Michael Kennedy: Well, we’re keeping an eye on the curve, of course, and there’s some contango in the curve, as you know, early on before it flattens out to give some optimism. So we’re watching it, and we may lock in no promises, but we continue to watch it and look for threshold gas prices that will improve the economics.

Operator: Our next question is from Kevin MacCurdy with Pickering Energy Partners.

Kevin MacCurdy: With yesterday’s release, you brought the midpoint of your 2024 CapEx down by $25 million. I wonder if you have the rough breakout of how much of that reduction was driven by efficiencies compared to the deferred turn in lines.

Michael Kennedy: Yes, $15 million is efficiencies, $10 million is the turn in lines. The $650 million assumes a 50-50 chance whether we complete that pad at year-end versus the first quarter. So about $10 million of it is a deferral and then $15 million is the completion efficiencies and drilling efficiencies. .

Kevin MacCurdy: That’s helpful. And what are the impacts of those 2 items on your 2025 budget? That $700 million D&C maintenance CapEx number you mentioned kind of earlier, I think that’s a little better than you had communicated previously. I just want to confirm that, that $700 million number kind of includes DUCs and the efficiency gains?

Michael Kennedy: It does. We feel confident in incorporating that now. So those efficiencies. I mean, our well costs in the third quarter were the lowest well cost per foot we’ve had since 2021. So we’re rolling that into 2025. 2025, the lateral lengths are slightly shorter than this year. So on a per foot basis, it equates to ’24, but we have rolled those efficiencies in 12 stages per day, drilling the 10,000 feet of lateral in less than 5 days that we achieved in ’24 in the very efficient rig moves and completion crew moves. So we’re excited about it, and it has resulted in lower capital in ’25.

Operator: Our next question is from David Deckelbaum with Cowen.

David Deckelbaum: Mike, just a quick one. Can you just refresh us on the delta on the benefit of the drilling carry that was in ’24 that’s not recurring in ’25, I guess, for apples-to-apples and that maintenance program is around $50 million?

Michael Kennedy: Yes, it’s actually $30 million, is what our latest calculation on that. You’re $50 million may be at the 20% level. And when we think about it, we think about it more in the 15% level, which is where it was at before the weakness in prices in ’24. So it’s about $30 million. So the $700 million-ish numbers and the low $700 million doesn’t assume a drilling JV.

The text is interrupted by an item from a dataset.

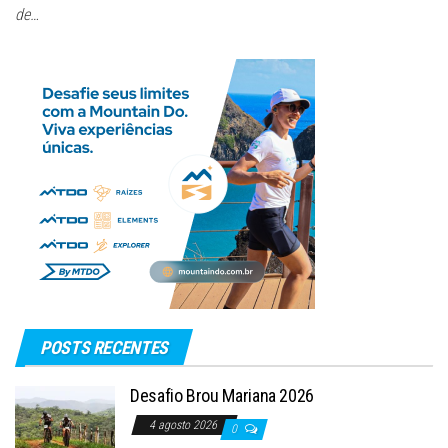
de…
POSTS RECENTES
Desafio Brou Mariana 2026
4 agosto 2026
0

David Deckelbaum: Perfect. And then just a comment on the maintenance levels. The 3.35 I know this year, obviously, there were periods where you were over 3.4 well in excess, and you experienced quite a bit of productivity gains, should we think about that forward maintenance level is not necessarily capitalizing those or continuing those efficiency assumptions or performance assumptions? Or is it more of a function of shifting more activity towards higher Btu content.

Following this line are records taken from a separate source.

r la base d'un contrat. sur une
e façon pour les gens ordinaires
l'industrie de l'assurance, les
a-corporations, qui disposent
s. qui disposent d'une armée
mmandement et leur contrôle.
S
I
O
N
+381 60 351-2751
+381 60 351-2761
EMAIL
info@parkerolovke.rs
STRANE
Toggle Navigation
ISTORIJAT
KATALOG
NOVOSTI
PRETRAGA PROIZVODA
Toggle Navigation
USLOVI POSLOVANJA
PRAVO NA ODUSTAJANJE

Michael Kennedy: No, we’re just lowering levels of activity needed to try to get capital in as low as possible to maintain that 3.3 to 3.4. Paul mentioned in his comments of cycle times, we didn’t necessarily have those when we are pouring our capital budgets in ’23 and ’24. We have captured those for ’25 and thus, we can have lower capital activity and maintain that production level. So we are capturing it. We’re just trying to solve for what’s the lowest capital possible to maintain that 3.3 to 3.4 Bcfe a day.

Operator: This will conclude our question-and-answer session. I would like to turn the conference back over to Brendan for closing remarks. .

Brendan Krueger: Yes. Thank you for joining us on today’s call. Please reach out with any further questions. Thank you.

Operator: Thank you. This will conclude today’s conference. You may disconnect your lines at this time, and thank you for your participation.